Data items
══════════
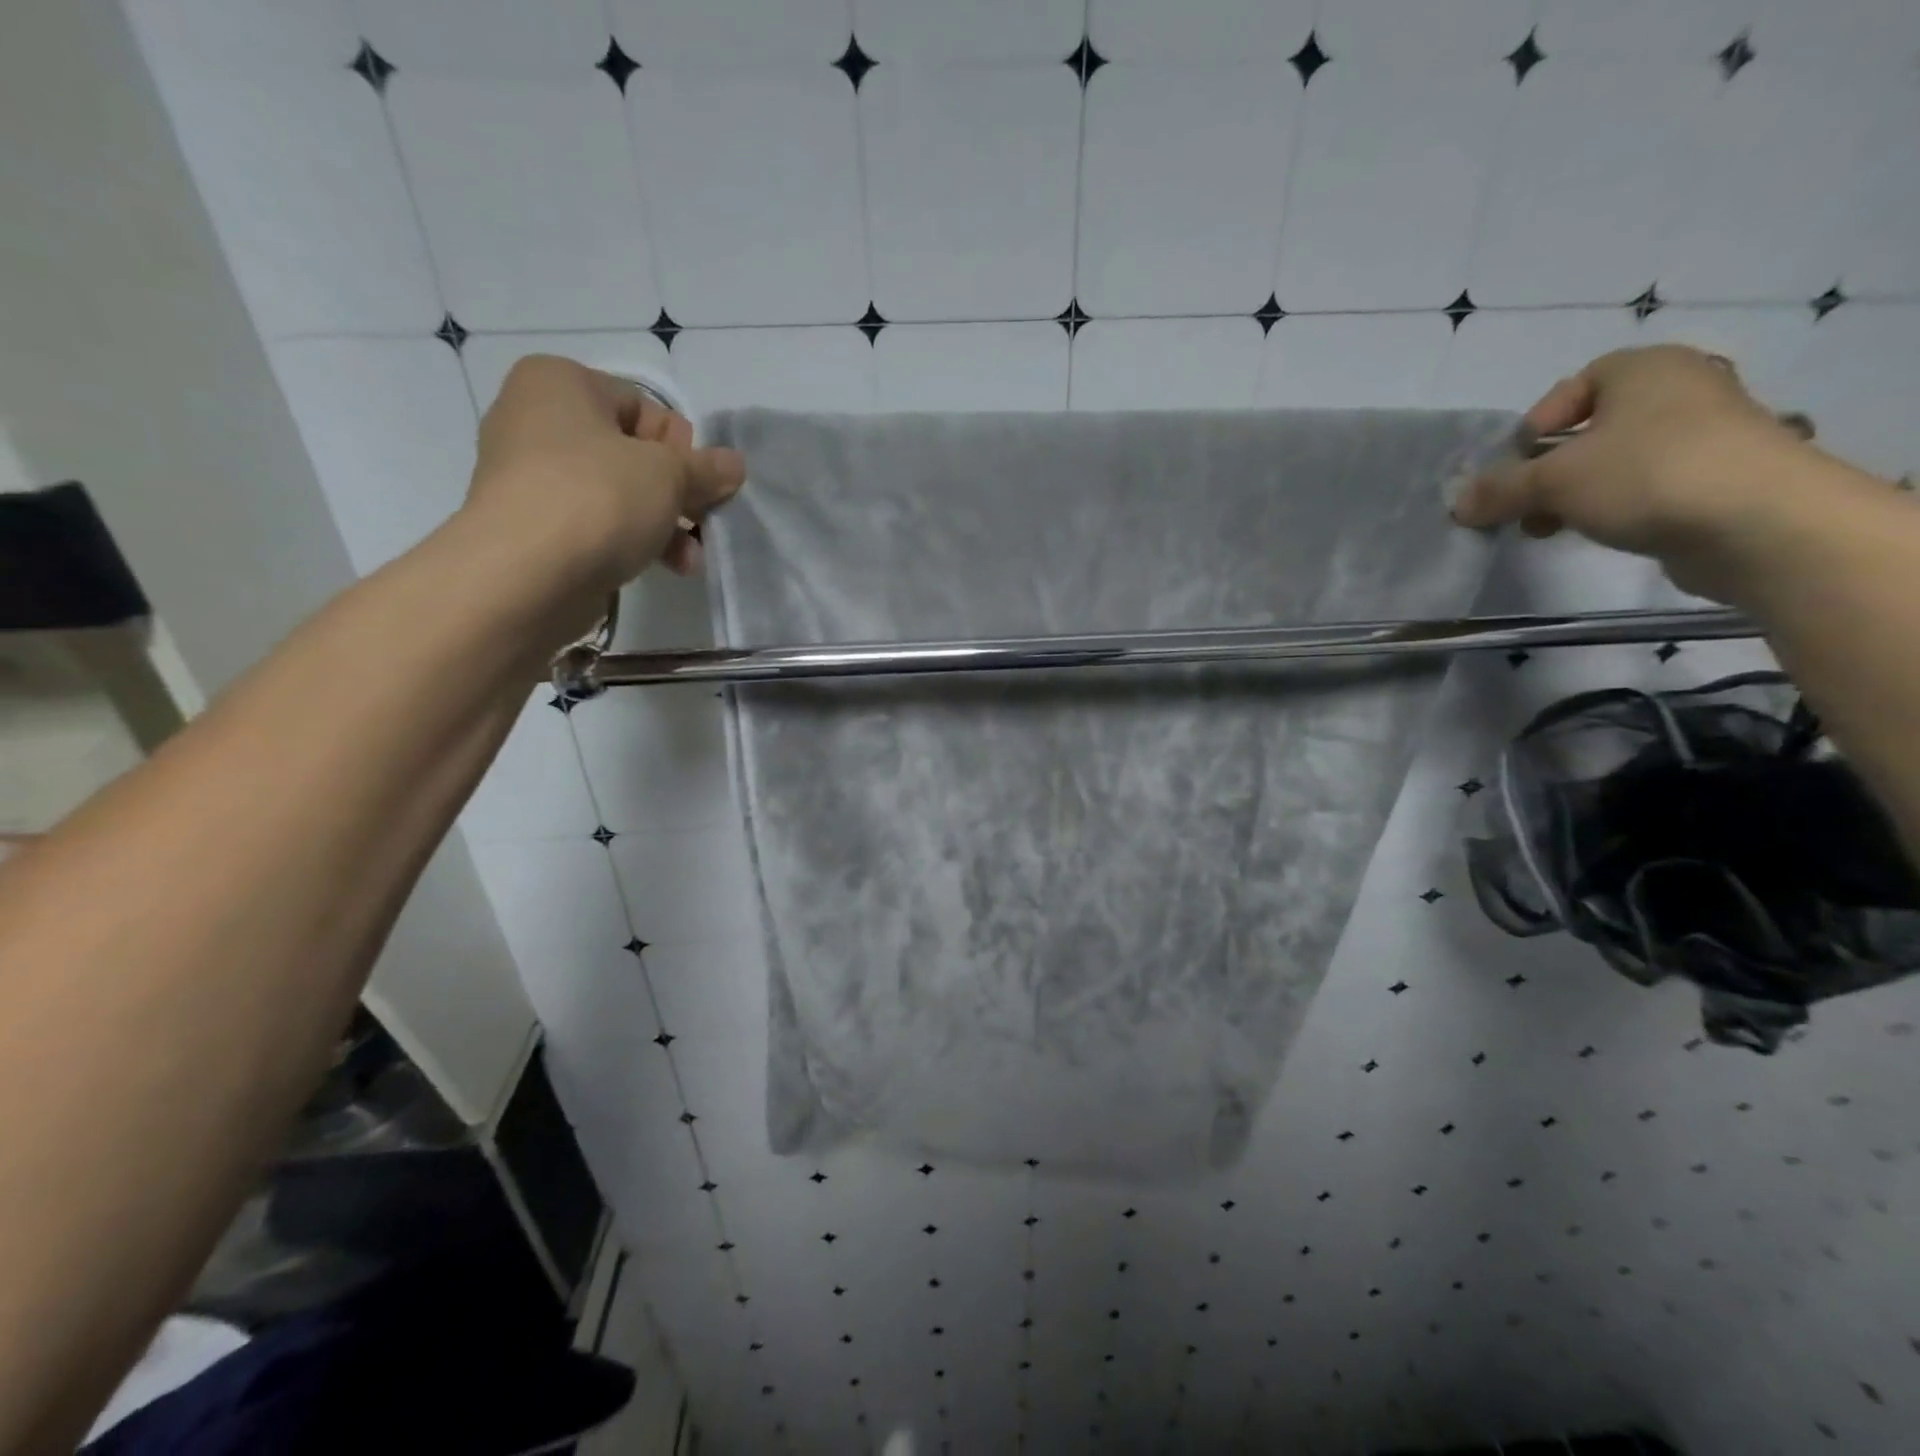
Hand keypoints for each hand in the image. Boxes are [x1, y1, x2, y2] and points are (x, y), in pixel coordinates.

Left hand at [467, 354, 744, 590]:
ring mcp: (528, 476)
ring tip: (689, 559)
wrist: (526, 575)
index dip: (681, 447)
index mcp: (559, 382)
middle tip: (702, 522)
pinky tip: (661, 567)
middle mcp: (535, 419)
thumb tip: (734, 464)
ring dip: (662, 524)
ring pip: (616, 493)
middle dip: (676, 493)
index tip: (699, 483)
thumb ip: (706, 469)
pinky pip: (594, 523)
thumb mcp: (669, 475)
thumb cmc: (599, 498)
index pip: (642, 405)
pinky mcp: (531, 525)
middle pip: (631, 453)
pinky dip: (629, 540)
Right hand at [1452, 344, 1821, 601]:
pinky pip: (1645, 484)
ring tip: (1550, 528)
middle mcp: (1680, 389)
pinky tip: (1595, 531)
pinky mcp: (1716, 477)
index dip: (1533, 427)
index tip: (1514, 467)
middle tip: (1521, 505)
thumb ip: (1498, 490)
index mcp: (1644, 369)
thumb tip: (1459, 505)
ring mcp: (1705, 433)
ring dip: (1572, 494)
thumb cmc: (1645, 475)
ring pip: (1614, 460)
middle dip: (1546, 470)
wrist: (1757, 520)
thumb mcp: (1551, 481)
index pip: (1573, 387)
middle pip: (1589, 428)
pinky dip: (1613, 505)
══════════
→ WHAT THE EXERCISE ASKS:
Only a number belongs in the answer: state how many lines of the entries above hold "ring".

→ TASK ANSWER:
8